Published online by Cambridge University Press: 05 October 2009
Introduction
A critical assessment of Balthasar's position will be facilitated by situating it more precisely vis-à-vis other contemporary approaches. These approaches will be considered in so far as they relate to Balthasar's own position and without claim to comprehensive coverage. A further aim of this chapter is to go beyond Balthasar in initiating a dialogue between his position and that of an English-speaking world to which he rarely adverts. This aim functions as another criterion with regard to the selection of authors considered, authors who represent an important contemporary approach but with whom Balthasar himself has had no explicit dialogue.

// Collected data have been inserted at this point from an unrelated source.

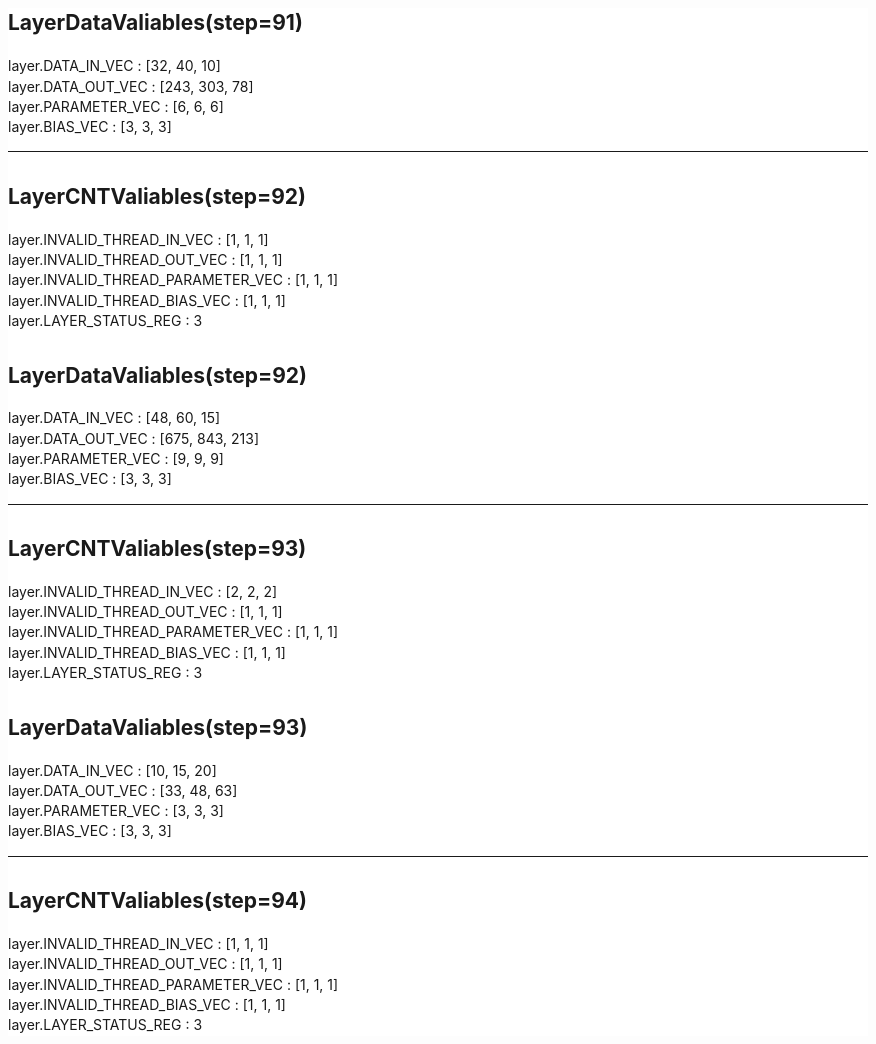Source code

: ## LayerDataValiables(step=91)  

layer.DATA_IN_VEC : [32, 40, 10]  
layer.DATA_OUT_VEC : [243, 303, 78]  
layer.PARAMETER_VEC : [6, 6, 6]  
layer.BIAS_VEC : [3, 3, 3]  

***

## LayerCNTValiables(step=92)  

layer.INVALID_THREAD_IN_VEC : [1, 1, 1]  
layer.INVALID_THREAD_OUT_VEC : [1, 1, 1]  
layer.INVALID_THREAD_PARAMETER_VEC : [1, 1, 1]  
layer.INVALID_THREAD_BIAS_VEC : [1, 1, 1]  
layer.LAYER_STATUS_REG : 3  

## LayerDataValiables(step=92)  

layer.DATA_IN_VEC : [48, 60, 15]  
layer.DATA_OUT_VEC : [675, 843, 213]  
layer.PARAMETER_VEC : [9, 9, 9]  
layer.BIAS_VEC : [3, 3, 3]  

***

## LayerCNTValiables(step=93)  

layer.INVALID_THREAD_IN_VEC : [2, 2, 2]  
layer.INVALID_THREAD_OUT_VEC : [1, 1, 1]  
layer.INVALID_THREAD_PARAMETER_VEC : [1, 1, 1]  
layer.INVALID_THREAD_BIAS_VEC : [1, 1, 1]  
layer.LAYER_STATUS_REG : 3  

## LayerDataValiables(step=93)  

layer.DATA_IN_VEC : [10, 15, 20]  
layer.DATA_OUT_VEC : [33, 48, 63]  
layer.PARAMETER_VEC : [3, 3, 3]  
layer.BIAS_VEC : [3, 3, 3]  

***

## LayerCNTValiables(step=94)  

layer.INVALID_THREAD_IN_VEC : [1, 1, 1]  
layer.INVALID_THREAD_OUT_VEC : [1, 1, 1]  
layer.INVALID_THREAD_PARAMETER_VEC : [1, 1, 1]  
layer.INVALID_THREAD_BIAS_VEC : [1, 1, 1]  
layer.LAYER_STATUS_REG : 3  
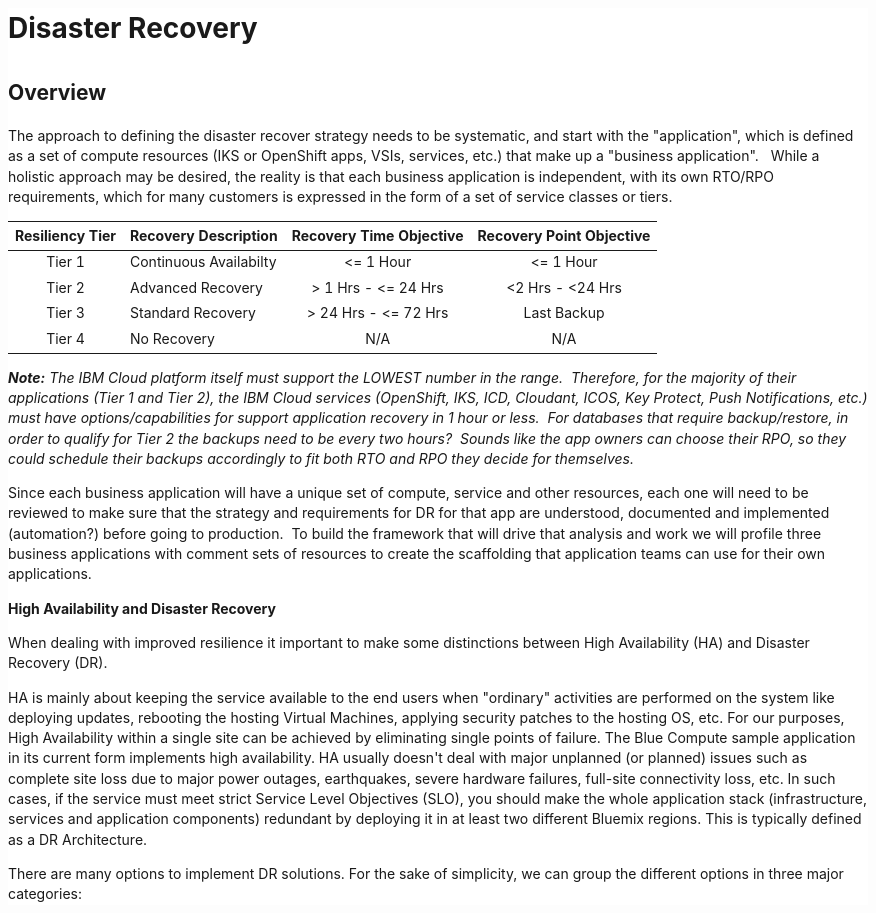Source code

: # Disaster Recovery

## Overview

The approach to defining the disaster recover strategy needs to be systematic, and start with the "application", which is defined as a set of compute resources (IKS or OpenShift apps, VSIs, services, etc.) that make up a "business application".   While a holistic approach may be desired, the reality is that each business application is independent, with its own RTO/RPO requirements, which for many customers is expressed in the form of a set of service classes or tiers.

| Resiliency Tier | Recovery Description | Recovery Time Objective | Recovery Point Objective |
| :-------------: | -------------------- | :---------------------: | :----------------------: |
| Tier 1          | Continuous Availabilty | <= 1 Hour             | <= 1 Hour                |
| Tier 2          | Advanced Recovery    | > 1 Hrs - <= 24 Hrs     | <2 Hrs - <24 Hrs         |
| Tier 3          | Standard Recovery    | > 24 Hrs - <= 72 Hrs    | Last Backup              |
| Tier 4          | No       Recovery    | N/A                     | N/A

_**Note:** The IBM Cloud platform itself must support the LOWEST number in the range.  Therefore, for the majority of their applications (Tier 1 and Tier 2), the IBM Cloud services (OpenShift, IKS, ICD, Cloudant, ICOS, Key Protect, Push Notifications, etc.) must have options/capabilities for support application recovery in 1 hour or less.  For databases that require backup/restore, in order to qualify for Tier 2 the backups need to be every two hours?  Sounds like the app owners can choose their RPO, so they could schedule their backups accordingly to fit both RTO and RPO they decide for themselves._

Since each business application will have a unique set of compute, service and other resources, each one will need to be reviewed to make sure that the strategy and requirements for DR for that app are understood, documented and implemented (automation?) before going to production.  To build the framework that will drive that analysis and work we will profile three business applications with comment sets of resources to create the scaffolding that application teams can use for their own applications.

**High Availability and Disaster Recovery**

When dealing with improved resilience it important to make some distinctions between High Availability (HA) and Disaster Recovery (DR).

HA is mainly about keeping the service available to the end users when "ordinary" activities are performed on the system like deploying updates, rebooting the hosting Virtual Machines, applying security patches to the hosting OS, etc. For our purposes, High Availability within a single site can be achieved by eliminating single points of failure. The Blue Compute sample application in its current form implements high availability.
HA usually doesn't deal with major unplanned (or planned) issues such as complete site loss due to major power outages, earthquakes, severe hardware failures, full-site connectivity loss, etc. In such cases, if the service must meet strict Service Level Objectives (SLO), you should make the whole application stack (infrastructure, services and application components) redundant by deploying it in at least two different Bluemix regions. This is typically defined as a DR Architecture.

There are many options to implement DR solutions. For the sake of simplicity, we can group the different options in three major categories:
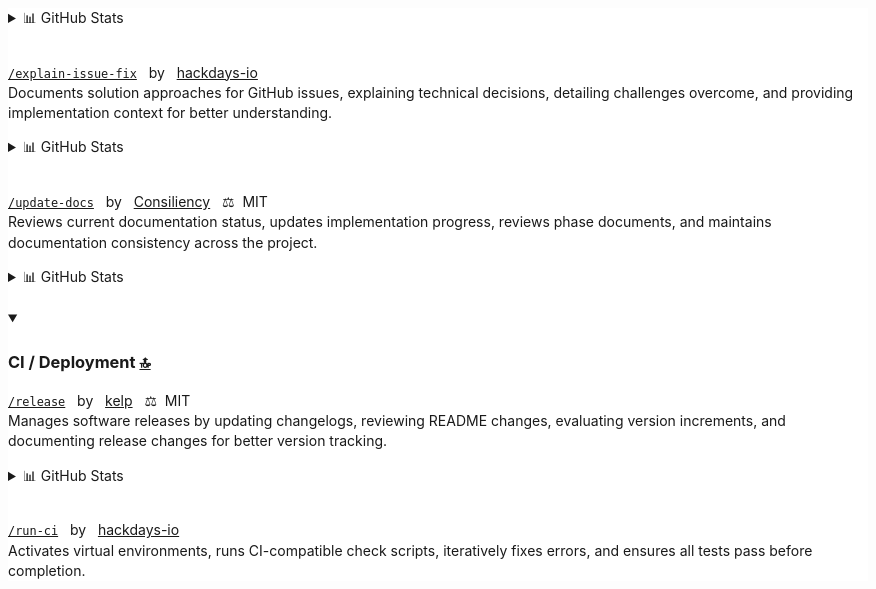 <details><summary>📊 GitHub Stats</summary></details>
<br>

[`/explain-issue-fix`](https://github.com/hackdays-io/toban-contribution-viewer/blob/main/.claude/commands/explain-issue-fix.md) &nbsp; by &nbsp; [hackdays-io](https://github.com/hackdays-io)    
Documents solution approaches for GitHub issues, explaining technical decisions, detailing challenges overcome, and providing implementation context for better understanding.

<details><summary>📊 GitHub Stats</summary></details>
<br>

[`/update-docs`](https://github.com/Consiliency/Flutter-Structurizr/blob/main/.claude/commands/update-docs.md) &nbsp; by &nbsp; [Consiliency](https://github.com/Consiliency)  &nbsp;&nbsp;⚖️&nbsp;&nbsp;MIT  
Reviews current documentation status, updates implementation progress, reviews phase documents, and maintains documentation consistency across the project.

<details><summary>📊 GitHub Stats</summary></details>
<br>

</details>

<details open>
<summary><h3>CI / Deployment <a href="#awesome-claude-code">🔝</a></h3></summary>

[`/release`](https://github.com/kelp/webdown/blob/main/.claude/commands/release.md) &nbsp; by &nbsp; [kelp](https://github.com/kelp)  &nbsp;&nbsp;⚖️&nbsp;&nbsp;MIT  
Manages software releases by updating changelogs, reviewing README changes, evaluating version increments, and documenting release changes for better version tracking.

<details>
<summary>📊 GitHub Stats</summary>

![GitHub Stats for webdown](https://github-readme-stats-plus-theta.vercel.app/api/pin/?repo=webdown&username=kelp&all_stats=true&stats_only=true)

</details>
<br>

[`/run-ci`](https://github.com/hackdays-io/toban-contribution-viewer/blob/main/.claude/commands/run-ci.md) &nbsp; by &nbsp; [hackdays-io](https://github.com/hackdays-io)    
Activates virtual environments, runs CI-compatible check scripts, iteratively fixes errors, and ensures all tests pass before completion.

There will be no further consideration of the position of Process philosophers and theologians within this dialogue. The general lines of Balthasar's rather sweeping rejection of the explanatory details of the Process understanding of God have been spelled out with great particularity and with more nuances by many other thinkers, several of whom present the Process case very sympathetically. There is, accordingly, no need to go back over this ground here. It will be sufficient to note that emerging from this discussion there is a general unease with two basic positions in the Process understanding of God. First, the notion of an ontological dipolarity in God's nature (between primordial–abstract nature and consequent–concrete nature) seems to involve an unsatisfactory duality in God, with the primacy given to the concrete in a way which necessitates creation and so threatens the divine transcendence. Secondly, the concept of becoming (creativity, increase) is given such prominence that it seems itself to be a primary metaphysical principle to which even God is subject, and so once again divine transcendence is called into question.